The good news is that there is old-fashioned ham radio, which, I think, is the kind my father used to fool around with in high school about 80 years ago.  PREP has received a $7,500 grant from Puget Sound Energy to provide them with more of the kind of equipment that is needed for that to work for us.  There is a ham radio operators group here on the Point.  That is good to know (which is to say that we have people who know how to use the equipment that is being made available).  Good work, PREP!  And thanks to Puget Sound Energy's community giving program.

Another kind of communication problem was evident last night at the Fire District meeting.  There has been a problem with the various communication systems used by the District Volunteers for many years, apparently.  When an emergency call is issued, it is sent to the pager of whoever is first in line on duty, who then goes to the location where help is needed.  That volunteer assesses whether additional help is needed and puts a call out to other volunteers.  The problem lies in the fact that the pagers don't always work very well with the antennae available to them here or in Bellingham.  So nobody may get the call.  And the additional help doesn't show until they find some other way to communicate.  They have radios in the vehicles, but if the volunteer is performing CPR and needs backup, he can't easily say, "Just wait a minute while I go out to the vehicle and make a few calls on my radio."

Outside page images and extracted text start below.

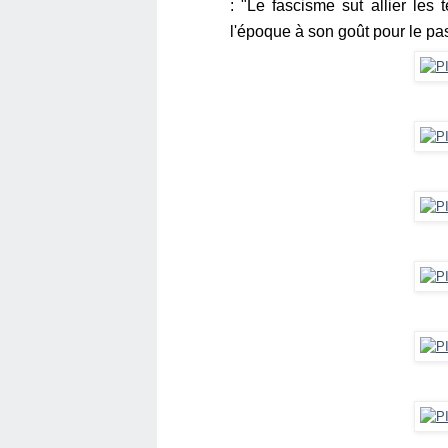
:
"Le fascisme sut allier les
l'époque à son goût pour le pa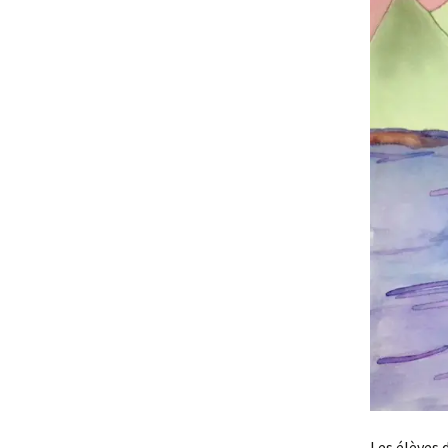
Les élèves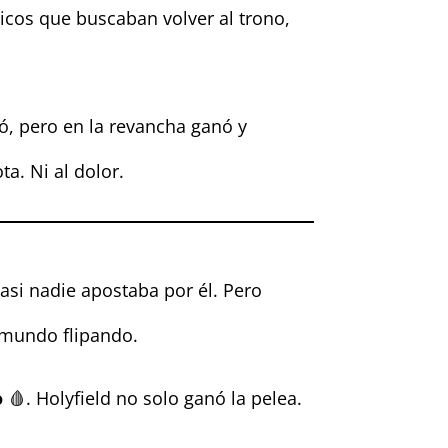
ricos que buscaban volver al trono,
ió, pero en la revancha ganó y
ota. Ni al dolor.
Casi nadie apostaba por él. Pero
l mundo flipando.
o
🩸. Holyfield no solo ganó la pelea.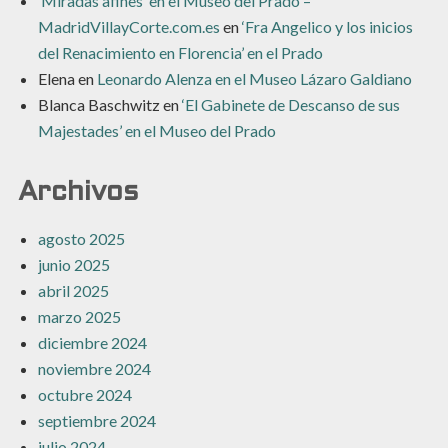
‘Miradas afines’ en el Museo del Prado –
MadridVillayCorte.com.es
en
‘Fra Angelico y los inicios
del Renacimiento en Florencia’ en el Prado
Elena
en
Leonardo Alenza en el Museo Lázaro Galdiano
Blanca Baschwitz
en
‘El Gabinete de Descanso de sus
Majestades’ en el Museo del Prado
Archivos
agosto 2025
junio 2025
abril 2025
marzo 2025
diciembre 2024
noviembre 2024
octubre 2024
septiembre 2024
julio 2024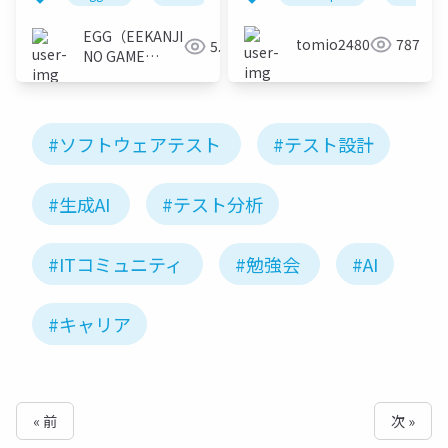
EGG（EEKANJI
tomio2480
787
5.1K
NO GAME
GAKKAI）
#ソフトウェアテスト
#テスト設計
#生成AI
#テスト分析
#ITコミュニティ
#勉強会
#AI
#キャリア
« 前
次 »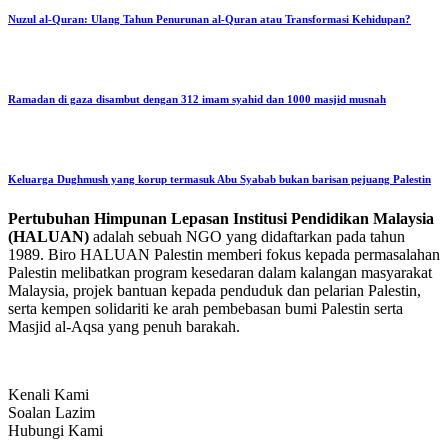
Nuzul al-Quran: Ulang Tahun Penurunan al-Quran atau Transformasi Kehidupan?
Ramadan di gaza disambut dengan 312 imam syahid dan 1000 masjid musnah
Keluarga Dughmush yang korup termasuk Abu Syabab bukan barisan pejuang Palestin
Pertubuhan Himpunan Lepasan Institusi Pendidikan Malaysia
(HALUAN)
adalah sebuah NGO yang didaftarkan pada tahun
1989. Biro HALUAN Palestin memberi fokus kepada permasalahan
Palestin melibatkan program kesedaran dalam kalangan masyarakat
Malaysia, projek bantuan kepada penduduk dan pelarian Palestin,
serta kempen solidariti ke arah pembebasan bumi Palestin serta
Masjid al-Aqsa yang penuh barakah.
Kenali Kami
Soalan Lazim
Hubungi Kami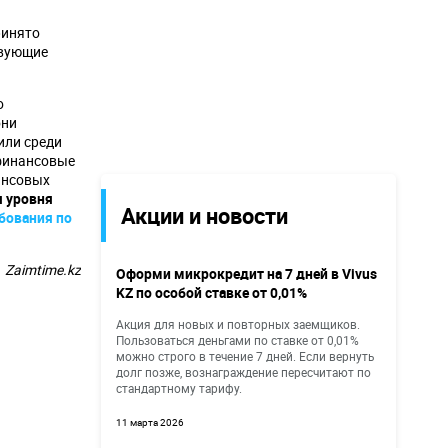
ринято
твующие
о
они
или среди
офинансовые
ансовых
 уровня
Акции и новости
бования по
Zaimtime.kz
Оформи микрокредит на 7 дней в Vivus
KZ по особой ставке от 0,01%
Акция для новых и повторных заемщиков.
Пользоваться деньгами по ставке от 0,01%
можно строго в течение 7 дней. Если вернуть
долг позже, вознаграждение пересчитают по
стандартному тарифу.
11 марта 2026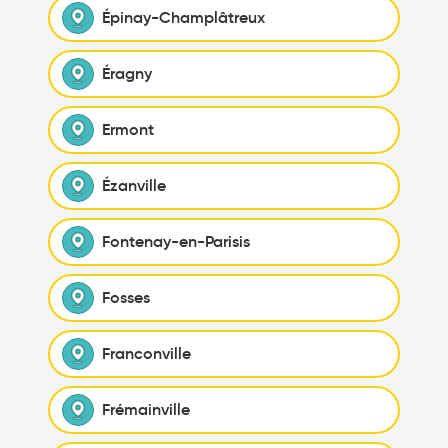
Épinay-Champlâtreux
Éragny
Ermont
Ézanville
Fontenay-en-Parisis
Fosses
Franconville
Frémainville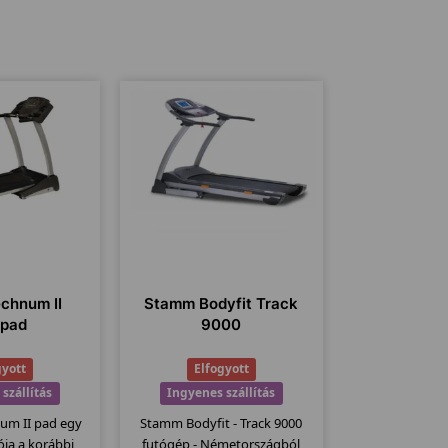
echnum II
Stamm Bodyfit Track
ópad
9000
gyott
Elfogyott
szállítás
Ingyenes szállítás
num II pad egy
Stamm Bodyfit - Track 9000
iója a korábbi
futógép - Németországból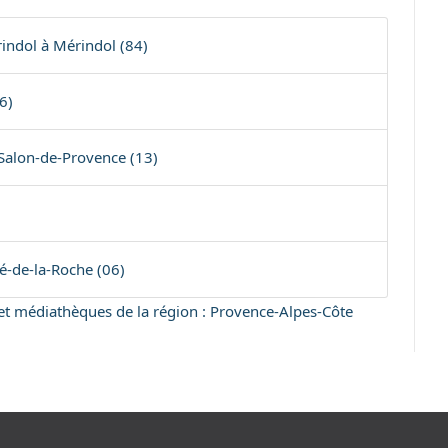
ndol à Mérindol (84)
6)
Salon-de-Provence (13)
é-de-la-Roche (06)
s et médiathèques de la région : Provence-Alpes-Côte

So it's a communication problem that apparently can't be solved with different/better equipment: the problem is too many trees on the ground and too little antenna way up high.  Or at least that is how I understood the problem.  They're working on it, but I'm thinking that they've been working on it for some years and aren't getting it solved.  There was a suggestion that the problem was "political," but I don't know what that might mean.  Perhaps the hand of the do-no-good US Congress is reaching clear up to Point Roberts?

[Note: the Fire District videotapes their meetings and posts the tapes on their website (Fire District 5, Whatcom County).  You can listen to the discussion of this topic yourself and, if you are more technically competent than I am (wouldn't be hard),  you may obtain a better understanding of the problem that seems to be lacking a solution other than a giant antenna.  The video site is here, but the January 9, 2015 video is not yet posted there.]